== The task ==
Write out every line from the first row through the line containing "だって、30年前、ラビリンスやネバーエン", including both of those lines, with each character left unchanged.

START Data to process

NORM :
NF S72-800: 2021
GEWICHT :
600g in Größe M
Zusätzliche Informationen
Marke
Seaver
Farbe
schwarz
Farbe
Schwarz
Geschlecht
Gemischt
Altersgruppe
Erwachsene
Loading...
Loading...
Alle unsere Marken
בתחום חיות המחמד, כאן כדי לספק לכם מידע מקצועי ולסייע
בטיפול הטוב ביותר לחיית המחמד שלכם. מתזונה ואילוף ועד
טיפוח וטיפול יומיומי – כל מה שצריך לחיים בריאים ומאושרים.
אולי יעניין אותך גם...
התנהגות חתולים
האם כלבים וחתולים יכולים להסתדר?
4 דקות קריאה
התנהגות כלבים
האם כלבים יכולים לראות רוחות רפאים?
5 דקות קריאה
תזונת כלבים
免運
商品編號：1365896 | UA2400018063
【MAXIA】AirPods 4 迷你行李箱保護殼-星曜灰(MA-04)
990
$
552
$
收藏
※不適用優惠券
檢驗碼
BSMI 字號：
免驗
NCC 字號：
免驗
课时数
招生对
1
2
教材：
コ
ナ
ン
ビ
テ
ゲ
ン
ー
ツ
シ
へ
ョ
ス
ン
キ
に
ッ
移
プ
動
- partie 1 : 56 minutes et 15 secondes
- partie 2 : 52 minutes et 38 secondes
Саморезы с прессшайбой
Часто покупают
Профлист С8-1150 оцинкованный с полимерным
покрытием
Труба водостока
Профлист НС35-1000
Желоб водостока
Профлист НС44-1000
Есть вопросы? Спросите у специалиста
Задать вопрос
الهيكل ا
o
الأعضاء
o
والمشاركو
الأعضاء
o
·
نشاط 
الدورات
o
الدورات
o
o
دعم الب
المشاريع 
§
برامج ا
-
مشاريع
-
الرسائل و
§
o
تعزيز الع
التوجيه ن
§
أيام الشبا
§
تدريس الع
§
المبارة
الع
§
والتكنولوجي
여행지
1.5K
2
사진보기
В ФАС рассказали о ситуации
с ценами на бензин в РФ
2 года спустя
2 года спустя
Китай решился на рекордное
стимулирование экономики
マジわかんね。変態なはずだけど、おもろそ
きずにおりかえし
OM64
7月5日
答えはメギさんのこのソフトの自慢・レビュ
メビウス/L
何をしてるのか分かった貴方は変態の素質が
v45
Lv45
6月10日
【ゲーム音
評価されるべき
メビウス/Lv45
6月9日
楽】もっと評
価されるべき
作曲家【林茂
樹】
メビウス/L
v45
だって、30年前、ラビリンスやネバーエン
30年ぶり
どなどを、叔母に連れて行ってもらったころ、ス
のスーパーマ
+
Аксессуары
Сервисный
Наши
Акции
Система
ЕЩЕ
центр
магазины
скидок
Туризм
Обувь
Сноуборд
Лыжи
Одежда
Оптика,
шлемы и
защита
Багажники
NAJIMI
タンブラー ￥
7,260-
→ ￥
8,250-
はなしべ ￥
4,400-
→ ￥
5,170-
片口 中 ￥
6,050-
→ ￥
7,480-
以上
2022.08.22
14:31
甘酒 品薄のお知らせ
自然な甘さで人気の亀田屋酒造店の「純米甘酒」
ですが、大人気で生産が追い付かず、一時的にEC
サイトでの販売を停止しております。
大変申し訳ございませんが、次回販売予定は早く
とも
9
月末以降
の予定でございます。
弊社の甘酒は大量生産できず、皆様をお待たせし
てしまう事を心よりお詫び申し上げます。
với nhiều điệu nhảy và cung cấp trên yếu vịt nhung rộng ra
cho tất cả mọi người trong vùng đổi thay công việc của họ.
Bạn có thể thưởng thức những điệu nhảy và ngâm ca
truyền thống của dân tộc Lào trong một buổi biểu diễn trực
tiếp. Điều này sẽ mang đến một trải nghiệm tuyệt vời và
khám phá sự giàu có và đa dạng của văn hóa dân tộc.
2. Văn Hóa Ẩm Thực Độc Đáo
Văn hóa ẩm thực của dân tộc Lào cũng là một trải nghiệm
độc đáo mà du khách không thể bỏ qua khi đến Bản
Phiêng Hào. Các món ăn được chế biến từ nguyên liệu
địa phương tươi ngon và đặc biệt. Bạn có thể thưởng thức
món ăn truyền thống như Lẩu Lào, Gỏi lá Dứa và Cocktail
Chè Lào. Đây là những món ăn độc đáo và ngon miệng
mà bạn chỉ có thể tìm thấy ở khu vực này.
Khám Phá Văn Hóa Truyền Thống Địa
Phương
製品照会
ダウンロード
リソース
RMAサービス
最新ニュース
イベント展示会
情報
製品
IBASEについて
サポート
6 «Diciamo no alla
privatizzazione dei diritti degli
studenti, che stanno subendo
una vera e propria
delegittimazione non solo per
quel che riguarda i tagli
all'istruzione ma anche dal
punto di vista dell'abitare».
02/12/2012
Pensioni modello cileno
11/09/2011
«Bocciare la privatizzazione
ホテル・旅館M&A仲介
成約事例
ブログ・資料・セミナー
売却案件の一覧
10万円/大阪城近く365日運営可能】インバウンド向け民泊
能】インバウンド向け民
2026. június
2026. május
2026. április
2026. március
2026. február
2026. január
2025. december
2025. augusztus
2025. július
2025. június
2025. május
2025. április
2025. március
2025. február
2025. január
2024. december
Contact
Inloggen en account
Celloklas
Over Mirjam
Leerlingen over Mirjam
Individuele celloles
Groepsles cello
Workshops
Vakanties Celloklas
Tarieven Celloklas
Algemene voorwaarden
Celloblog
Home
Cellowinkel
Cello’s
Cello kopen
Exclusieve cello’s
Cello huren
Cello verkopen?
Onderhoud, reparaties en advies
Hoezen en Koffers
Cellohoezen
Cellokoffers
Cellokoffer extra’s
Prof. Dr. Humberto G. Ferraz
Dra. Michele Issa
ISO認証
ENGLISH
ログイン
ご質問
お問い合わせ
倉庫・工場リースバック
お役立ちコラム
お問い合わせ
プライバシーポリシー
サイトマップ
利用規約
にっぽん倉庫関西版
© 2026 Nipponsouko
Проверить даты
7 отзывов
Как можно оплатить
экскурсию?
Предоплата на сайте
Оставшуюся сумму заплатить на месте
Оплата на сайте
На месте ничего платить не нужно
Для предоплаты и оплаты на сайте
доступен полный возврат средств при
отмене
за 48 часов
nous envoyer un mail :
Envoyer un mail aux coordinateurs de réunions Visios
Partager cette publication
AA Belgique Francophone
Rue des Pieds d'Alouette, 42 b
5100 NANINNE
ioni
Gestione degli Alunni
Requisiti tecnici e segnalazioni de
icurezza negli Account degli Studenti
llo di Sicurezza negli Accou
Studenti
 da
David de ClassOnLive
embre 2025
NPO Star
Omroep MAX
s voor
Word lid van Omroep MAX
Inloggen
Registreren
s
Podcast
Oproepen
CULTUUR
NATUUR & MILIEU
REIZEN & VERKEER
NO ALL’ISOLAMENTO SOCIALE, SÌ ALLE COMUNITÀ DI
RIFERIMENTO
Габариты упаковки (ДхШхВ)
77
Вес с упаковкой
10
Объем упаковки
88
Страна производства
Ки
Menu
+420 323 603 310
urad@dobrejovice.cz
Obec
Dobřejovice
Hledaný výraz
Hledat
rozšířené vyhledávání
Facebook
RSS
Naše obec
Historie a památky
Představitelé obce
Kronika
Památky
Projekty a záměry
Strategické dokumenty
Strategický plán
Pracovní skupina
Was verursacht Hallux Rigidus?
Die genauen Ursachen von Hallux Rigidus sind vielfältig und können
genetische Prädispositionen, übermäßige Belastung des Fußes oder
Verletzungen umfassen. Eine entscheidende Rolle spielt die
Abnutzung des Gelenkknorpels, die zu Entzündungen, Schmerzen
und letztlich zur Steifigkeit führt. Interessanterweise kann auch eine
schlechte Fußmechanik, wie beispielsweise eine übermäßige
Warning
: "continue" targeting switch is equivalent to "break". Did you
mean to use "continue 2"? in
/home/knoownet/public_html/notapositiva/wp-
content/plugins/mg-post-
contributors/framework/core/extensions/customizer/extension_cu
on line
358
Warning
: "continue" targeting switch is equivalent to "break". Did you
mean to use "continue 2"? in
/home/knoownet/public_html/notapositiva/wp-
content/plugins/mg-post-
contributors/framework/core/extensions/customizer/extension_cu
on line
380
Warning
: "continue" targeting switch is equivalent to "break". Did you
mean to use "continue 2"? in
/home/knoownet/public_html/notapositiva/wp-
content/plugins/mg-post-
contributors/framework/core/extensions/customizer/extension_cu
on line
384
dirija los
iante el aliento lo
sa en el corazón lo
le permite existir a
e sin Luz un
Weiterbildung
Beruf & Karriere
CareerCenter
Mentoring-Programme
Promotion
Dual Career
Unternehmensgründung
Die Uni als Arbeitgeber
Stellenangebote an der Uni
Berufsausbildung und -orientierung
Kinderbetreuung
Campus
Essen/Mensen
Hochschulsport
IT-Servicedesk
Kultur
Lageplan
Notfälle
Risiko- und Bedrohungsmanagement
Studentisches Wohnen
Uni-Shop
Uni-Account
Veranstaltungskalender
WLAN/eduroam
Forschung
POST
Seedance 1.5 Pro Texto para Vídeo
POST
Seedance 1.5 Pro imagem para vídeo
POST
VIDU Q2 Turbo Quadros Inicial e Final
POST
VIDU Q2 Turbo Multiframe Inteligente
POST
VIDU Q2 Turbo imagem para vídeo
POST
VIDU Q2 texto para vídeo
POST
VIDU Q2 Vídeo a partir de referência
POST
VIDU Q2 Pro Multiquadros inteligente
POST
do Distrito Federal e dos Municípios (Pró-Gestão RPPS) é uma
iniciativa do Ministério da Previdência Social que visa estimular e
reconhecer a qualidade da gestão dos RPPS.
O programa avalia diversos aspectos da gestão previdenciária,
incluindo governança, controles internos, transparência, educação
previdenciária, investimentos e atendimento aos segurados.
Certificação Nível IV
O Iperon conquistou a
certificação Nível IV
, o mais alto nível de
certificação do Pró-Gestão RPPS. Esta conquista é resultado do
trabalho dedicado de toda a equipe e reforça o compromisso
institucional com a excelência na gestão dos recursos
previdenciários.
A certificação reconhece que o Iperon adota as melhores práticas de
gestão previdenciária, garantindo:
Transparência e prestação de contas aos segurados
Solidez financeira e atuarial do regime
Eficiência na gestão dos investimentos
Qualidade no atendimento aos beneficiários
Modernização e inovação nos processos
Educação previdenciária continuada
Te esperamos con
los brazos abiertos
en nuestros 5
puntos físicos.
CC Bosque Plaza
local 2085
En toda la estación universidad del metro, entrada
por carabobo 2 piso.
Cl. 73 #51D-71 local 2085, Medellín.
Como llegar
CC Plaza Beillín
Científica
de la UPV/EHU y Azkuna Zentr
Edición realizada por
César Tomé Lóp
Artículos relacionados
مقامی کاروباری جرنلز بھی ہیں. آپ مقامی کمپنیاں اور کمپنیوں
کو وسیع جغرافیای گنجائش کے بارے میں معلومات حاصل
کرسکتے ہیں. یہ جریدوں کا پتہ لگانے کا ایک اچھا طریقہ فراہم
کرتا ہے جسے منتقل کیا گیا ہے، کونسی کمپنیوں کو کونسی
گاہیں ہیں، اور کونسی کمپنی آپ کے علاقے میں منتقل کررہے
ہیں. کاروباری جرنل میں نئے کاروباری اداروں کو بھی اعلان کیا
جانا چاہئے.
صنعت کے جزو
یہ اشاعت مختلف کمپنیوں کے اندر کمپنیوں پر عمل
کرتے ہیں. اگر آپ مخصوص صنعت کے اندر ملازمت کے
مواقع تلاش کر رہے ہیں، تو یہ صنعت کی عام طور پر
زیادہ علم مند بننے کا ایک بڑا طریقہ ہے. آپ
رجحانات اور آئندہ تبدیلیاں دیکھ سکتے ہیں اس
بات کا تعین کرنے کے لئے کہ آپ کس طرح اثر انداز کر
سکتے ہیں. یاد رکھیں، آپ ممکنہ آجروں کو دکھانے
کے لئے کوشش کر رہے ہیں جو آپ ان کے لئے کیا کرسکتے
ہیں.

END Data to process

== Exercise result ==
NORM :
NF S72-800: 2021
GEWICHT :
600g in Größe M
Zusätzliche Informationen
Marke
Seaver
Farbe
schwarz
Farbe
Schwarz
Geschlecht
Gemischt
Altersgruppe
Erwachsene
Loading...
Loading...
Alle unsere Marken
בתחום חיות המחמד, כאן כדי לספק לכם מידע מקצועי ולסייע
בטיפול הטוב ביותר לחיית המחמד שלכם. מתזונה ואילוף ועד
טיפוח וטיפול יומיומי – כל מה שצריך לחיים בריאים ומאושרים.
אולי יעניין אותך גם...
התנהגות חתולים
האם כלבים וחתולים יכולים להסתדר?
4 דקות קריאה
התנהגות כלבים
האם כלבים יכולים לראות רוחות רפאים?
5 דקות קריאה
תזונת כלבים
免運
商品編號：1365896 | UA2400018063
【MAXIA】AirPods 4 迷你行李箱保護殼-星曜灰(MA-04)
990
$
552
$
收藏
※不適用優惠券
檢驗碼
BSMI 字號：
免驗
NCC 字號：
免驗
课时数
招生对
1
2
教材：
コ
ナ
ン
ビ
テ
ゲ
ン
ー
ツ
シ
へ
ョ
ス
ン
キ
に
ッ
移
プ
動
- partie 1 : 56 minutes et 15 secondes
- partie 2 : 52 minutes et 38 secondes
Саморезы с прессшайбой
Часто покупают
Профлист С8-1150 оцинкованный с полимерным
покрытием
Труба водостока
Профлист НС35-1000
Желоб водостока
Профлист НС44-1000
Есть вопросы? Спросите у специалиста
Задать вопрос
الهيكل ا
o
الأعضاء
o
والمشاركو
الأعضاء
o
·
نشاط 
الدورات
o
الدورات
o
o
دعم الب
المشاريع 
§
برامج ا
-
مشاريع
-
الرسائل و
§
o
تعزيز الع
التوجيه ن
§
أيام الشبا
§
تدريس الع
§
المبارة
الع
§
والتكنولوجي
여행지
1.5K
2
사진보기
В ФАС рассказали о ситуации
с ценами на бензин в РФ
2 года спустя
2 года спустя
Китай решился на рекордное
стимулирование экономики
マジわかんね。変態なはずだけど、おもろそ
きずにおりかえし
OM64
7月5日
答えはメギさんのこのソフトの自慢・レビュ
メビウス/L
何をしてるのか分かった貴方は変態の素質が
v45
Lv45
6月10日
【ゲーム音
評価されるべき
メビウス/Lv45
6月9日
楽】もっと評
価されるべき
作曲家【林茂
樹】
メビウス/L
v45
だって、30年前、ラビリンスやネバーエン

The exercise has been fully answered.